İsmail’in, şiirinde en sevdiği dize: “Ben bir hiçliğin ortasında yüzen bir adam mıyım?” Annesi de kendisiyle yapılan röportajda şunları söylüyor: “İsmail kitap dolu bir eve doğdu ve büyüdü. O yüzden kelimelerle arası çok iyi. 3 şiir kitabım var ancak İsmail yazdığım hiçbir şiiri okumamıştır. Arada sadece kapaklarına, başlıklarına bakar, onlarla ilgili sorular sorar. İzlediği bilimsel çizgi filmler ve belgeseller de onu olumlu etkiliyor. Şiirinde geçen “karadelik” ifadesini onlardan öğrendi. İlk okuduğumda kullandığı ‘hiçlik, hiçliğin ortasındaki adam’ kavramlarını duyunca ben de şoke oldum. Merak edip sordum ve ‘Aklımdan geçenleri yazdım’ dedi.”

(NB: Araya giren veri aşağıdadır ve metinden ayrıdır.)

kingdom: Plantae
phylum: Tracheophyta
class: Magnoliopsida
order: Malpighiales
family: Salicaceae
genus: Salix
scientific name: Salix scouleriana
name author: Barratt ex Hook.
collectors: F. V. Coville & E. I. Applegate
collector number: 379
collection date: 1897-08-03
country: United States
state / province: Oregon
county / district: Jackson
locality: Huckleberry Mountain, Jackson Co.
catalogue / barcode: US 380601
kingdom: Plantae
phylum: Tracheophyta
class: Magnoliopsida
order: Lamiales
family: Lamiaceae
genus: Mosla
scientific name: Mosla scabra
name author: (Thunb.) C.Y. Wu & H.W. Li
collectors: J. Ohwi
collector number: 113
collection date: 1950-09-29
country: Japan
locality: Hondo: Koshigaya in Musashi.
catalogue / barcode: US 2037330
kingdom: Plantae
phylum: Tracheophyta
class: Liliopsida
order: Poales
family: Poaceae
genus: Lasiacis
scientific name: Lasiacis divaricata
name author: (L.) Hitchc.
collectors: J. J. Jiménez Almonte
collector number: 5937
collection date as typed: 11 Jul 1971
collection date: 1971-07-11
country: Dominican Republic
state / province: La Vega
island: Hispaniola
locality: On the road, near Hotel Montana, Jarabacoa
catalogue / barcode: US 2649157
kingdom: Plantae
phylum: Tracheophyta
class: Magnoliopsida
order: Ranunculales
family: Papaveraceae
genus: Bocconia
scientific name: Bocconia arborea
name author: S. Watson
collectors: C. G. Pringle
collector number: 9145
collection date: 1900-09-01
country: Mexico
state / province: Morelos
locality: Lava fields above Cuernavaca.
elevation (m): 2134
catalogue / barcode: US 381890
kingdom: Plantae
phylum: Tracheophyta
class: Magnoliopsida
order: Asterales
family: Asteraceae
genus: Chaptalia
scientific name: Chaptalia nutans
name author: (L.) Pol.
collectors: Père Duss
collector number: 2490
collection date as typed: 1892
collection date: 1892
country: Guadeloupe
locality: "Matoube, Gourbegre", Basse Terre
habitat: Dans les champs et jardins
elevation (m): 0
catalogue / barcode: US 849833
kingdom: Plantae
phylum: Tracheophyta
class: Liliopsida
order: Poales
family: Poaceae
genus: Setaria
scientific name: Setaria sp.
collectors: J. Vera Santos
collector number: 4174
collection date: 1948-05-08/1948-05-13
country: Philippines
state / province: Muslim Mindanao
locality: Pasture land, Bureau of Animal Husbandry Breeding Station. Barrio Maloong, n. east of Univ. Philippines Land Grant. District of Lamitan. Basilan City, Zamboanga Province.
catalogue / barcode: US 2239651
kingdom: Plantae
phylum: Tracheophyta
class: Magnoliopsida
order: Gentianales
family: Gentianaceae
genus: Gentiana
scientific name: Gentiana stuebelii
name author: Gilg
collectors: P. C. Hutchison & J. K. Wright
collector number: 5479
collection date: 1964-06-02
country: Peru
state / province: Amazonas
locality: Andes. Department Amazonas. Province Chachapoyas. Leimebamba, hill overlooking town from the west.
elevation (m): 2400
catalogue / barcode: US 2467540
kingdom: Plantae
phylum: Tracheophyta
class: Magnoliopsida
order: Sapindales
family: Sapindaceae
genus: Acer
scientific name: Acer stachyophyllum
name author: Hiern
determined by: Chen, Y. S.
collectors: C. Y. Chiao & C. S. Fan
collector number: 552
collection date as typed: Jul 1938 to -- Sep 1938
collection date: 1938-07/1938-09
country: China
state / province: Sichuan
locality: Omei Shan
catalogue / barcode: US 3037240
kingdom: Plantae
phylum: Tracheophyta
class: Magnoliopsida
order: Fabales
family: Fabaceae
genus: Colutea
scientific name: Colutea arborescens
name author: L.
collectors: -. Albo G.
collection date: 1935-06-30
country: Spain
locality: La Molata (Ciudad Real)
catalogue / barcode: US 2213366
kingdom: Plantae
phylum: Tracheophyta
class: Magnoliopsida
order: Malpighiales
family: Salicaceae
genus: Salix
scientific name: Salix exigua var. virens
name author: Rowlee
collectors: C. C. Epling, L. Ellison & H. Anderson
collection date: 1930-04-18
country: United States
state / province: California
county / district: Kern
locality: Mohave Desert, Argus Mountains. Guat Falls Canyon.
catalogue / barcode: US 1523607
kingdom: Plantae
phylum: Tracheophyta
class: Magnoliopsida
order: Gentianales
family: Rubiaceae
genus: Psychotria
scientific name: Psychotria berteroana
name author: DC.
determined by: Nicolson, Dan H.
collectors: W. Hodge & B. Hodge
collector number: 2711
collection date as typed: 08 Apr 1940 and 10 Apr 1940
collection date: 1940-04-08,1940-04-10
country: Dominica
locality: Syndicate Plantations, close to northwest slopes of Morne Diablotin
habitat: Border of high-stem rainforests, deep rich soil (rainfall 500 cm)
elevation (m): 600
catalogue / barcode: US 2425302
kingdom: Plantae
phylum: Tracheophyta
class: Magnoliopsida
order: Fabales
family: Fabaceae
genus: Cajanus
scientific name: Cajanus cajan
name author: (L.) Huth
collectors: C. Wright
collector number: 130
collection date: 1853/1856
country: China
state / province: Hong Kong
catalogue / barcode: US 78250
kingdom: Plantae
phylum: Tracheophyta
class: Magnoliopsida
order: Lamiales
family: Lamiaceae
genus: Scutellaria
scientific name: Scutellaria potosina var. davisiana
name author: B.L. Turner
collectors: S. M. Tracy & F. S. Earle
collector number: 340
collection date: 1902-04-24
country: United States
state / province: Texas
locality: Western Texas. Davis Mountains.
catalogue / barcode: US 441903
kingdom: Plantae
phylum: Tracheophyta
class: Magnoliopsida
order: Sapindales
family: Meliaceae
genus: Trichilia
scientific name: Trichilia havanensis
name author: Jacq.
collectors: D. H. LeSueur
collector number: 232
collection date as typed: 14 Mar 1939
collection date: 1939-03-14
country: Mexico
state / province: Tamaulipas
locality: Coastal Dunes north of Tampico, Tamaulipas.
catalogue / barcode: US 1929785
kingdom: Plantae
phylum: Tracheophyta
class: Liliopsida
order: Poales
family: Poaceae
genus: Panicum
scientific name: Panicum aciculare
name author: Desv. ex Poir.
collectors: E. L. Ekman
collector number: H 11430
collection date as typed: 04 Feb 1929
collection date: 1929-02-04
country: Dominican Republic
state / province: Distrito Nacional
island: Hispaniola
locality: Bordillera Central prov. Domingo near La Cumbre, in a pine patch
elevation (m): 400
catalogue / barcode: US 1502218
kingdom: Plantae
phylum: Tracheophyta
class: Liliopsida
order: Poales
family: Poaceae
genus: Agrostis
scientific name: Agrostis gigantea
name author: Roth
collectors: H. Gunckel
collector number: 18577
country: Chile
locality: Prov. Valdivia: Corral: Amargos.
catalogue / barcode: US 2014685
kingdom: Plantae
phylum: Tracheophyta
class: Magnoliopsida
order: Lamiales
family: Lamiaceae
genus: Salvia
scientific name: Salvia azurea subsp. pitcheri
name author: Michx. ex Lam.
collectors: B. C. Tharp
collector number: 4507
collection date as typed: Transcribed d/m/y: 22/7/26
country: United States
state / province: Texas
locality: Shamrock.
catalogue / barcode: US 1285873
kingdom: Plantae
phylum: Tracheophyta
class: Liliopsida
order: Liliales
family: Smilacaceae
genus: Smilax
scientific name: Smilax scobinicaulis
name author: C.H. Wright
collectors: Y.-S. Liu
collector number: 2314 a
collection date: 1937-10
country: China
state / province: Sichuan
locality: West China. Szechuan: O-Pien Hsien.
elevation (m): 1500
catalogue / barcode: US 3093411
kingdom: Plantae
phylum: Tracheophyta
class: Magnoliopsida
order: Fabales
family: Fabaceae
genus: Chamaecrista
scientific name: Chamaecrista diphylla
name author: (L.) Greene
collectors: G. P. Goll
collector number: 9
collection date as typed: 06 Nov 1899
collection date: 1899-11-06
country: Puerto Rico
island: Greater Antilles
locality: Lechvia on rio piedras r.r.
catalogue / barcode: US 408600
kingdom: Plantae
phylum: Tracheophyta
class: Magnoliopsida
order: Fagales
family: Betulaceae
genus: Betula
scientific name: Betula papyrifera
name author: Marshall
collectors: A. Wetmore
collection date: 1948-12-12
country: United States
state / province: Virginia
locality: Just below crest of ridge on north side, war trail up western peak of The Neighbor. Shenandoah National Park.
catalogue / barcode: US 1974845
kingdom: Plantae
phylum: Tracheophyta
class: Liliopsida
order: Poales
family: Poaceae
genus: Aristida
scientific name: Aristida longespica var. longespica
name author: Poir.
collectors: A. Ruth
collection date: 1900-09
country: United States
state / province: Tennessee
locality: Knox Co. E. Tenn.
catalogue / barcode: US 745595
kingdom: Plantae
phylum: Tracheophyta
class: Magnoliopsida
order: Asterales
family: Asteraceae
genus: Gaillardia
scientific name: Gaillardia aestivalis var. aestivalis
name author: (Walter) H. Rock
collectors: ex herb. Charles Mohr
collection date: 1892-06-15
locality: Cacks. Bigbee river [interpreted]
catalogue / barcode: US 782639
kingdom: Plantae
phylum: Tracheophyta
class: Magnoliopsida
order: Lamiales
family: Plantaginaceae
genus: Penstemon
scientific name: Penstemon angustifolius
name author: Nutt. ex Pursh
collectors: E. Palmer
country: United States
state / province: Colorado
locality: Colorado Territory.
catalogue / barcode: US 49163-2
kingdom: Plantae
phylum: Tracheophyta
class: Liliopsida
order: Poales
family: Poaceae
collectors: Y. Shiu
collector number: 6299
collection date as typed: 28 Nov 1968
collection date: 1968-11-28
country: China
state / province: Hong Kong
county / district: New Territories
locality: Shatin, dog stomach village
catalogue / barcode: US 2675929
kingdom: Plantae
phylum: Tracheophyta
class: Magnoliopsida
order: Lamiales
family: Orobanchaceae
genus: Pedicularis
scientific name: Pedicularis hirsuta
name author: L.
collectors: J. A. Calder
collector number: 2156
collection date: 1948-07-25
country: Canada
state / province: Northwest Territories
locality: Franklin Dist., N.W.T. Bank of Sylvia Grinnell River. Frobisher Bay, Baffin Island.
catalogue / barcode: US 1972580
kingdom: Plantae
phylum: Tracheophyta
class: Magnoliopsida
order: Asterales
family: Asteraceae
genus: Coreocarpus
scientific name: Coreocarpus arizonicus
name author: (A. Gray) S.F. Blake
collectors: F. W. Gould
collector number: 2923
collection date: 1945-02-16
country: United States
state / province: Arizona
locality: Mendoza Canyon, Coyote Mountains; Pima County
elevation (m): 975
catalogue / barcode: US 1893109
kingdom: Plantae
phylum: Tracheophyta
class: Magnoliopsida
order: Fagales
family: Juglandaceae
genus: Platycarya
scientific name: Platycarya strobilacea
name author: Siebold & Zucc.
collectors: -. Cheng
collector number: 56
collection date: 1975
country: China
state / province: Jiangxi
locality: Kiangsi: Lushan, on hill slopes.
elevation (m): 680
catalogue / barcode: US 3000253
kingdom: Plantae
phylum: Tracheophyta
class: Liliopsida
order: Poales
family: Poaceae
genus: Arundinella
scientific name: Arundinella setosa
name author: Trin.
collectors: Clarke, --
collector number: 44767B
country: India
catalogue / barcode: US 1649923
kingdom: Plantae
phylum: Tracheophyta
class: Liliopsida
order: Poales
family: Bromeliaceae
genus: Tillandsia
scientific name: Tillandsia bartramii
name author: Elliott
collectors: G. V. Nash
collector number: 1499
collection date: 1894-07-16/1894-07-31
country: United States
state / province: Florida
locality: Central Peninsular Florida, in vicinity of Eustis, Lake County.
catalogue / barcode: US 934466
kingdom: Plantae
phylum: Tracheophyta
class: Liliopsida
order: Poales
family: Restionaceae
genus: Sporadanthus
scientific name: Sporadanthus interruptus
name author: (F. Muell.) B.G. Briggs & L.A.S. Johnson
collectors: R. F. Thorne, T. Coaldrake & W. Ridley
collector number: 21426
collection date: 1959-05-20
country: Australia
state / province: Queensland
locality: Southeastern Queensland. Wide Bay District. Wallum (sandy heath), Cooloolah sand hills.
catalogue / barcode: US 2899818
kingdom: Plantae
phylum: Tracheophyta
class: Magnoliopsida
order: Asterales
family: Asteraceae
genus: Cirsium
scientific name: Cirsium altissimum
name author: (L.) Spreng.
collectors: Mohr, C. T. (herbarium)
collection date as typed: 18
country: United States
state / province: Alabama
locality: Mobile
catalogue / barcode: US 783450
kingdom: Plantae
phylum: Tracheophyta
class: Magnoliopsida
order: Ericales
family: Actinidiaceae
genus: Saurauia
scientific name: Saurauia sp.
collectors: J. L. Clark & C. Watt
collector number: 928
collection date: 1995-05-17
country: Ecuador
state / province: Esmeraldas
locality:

Babası ise “İsmail ifade gücü çok yüksek bir çocuk, arada ağzından büyük laflar duyabiliyoruz. Bu bizi de şaşırtıyor. Duygusal bir çocuk. Sevgisi çok büyüktür ve çok merhametlidir. İstanbul’dan Ayvalık’a taşındıktan sonra doğayla çok iç içe büyüyor. Çocukluğu ve bebekliği tabletle telefonla geçmedi. Teknolojiyle sağlıklı bir ilişki kurması da onun duygularını bu şekilde ifade edebilmesine yardımcı oldu diye düşünüyorum” diyor. (Kaynak: https://www.hurriyet.com.tr)
HÜLASA
Bediüzzaman Hazretleri, “Bir çocukla konuşup söz anlatmak bir filozofla konuşmaktan aşağı değildir” der. Gerçekten de onlarla birlikte geçirdiğimiz zamanlarda dinleyip anlamaya çalıştığımızda hayatın fark etmediğimiz çok farklı, şaşırtıcı renklerini keşfederiz. Bu Kur’anî ve nebevî bir eğitim metodudur aynı zamanda.
Her bir çocuk özel davranılması gereken önemli bir muhataptır.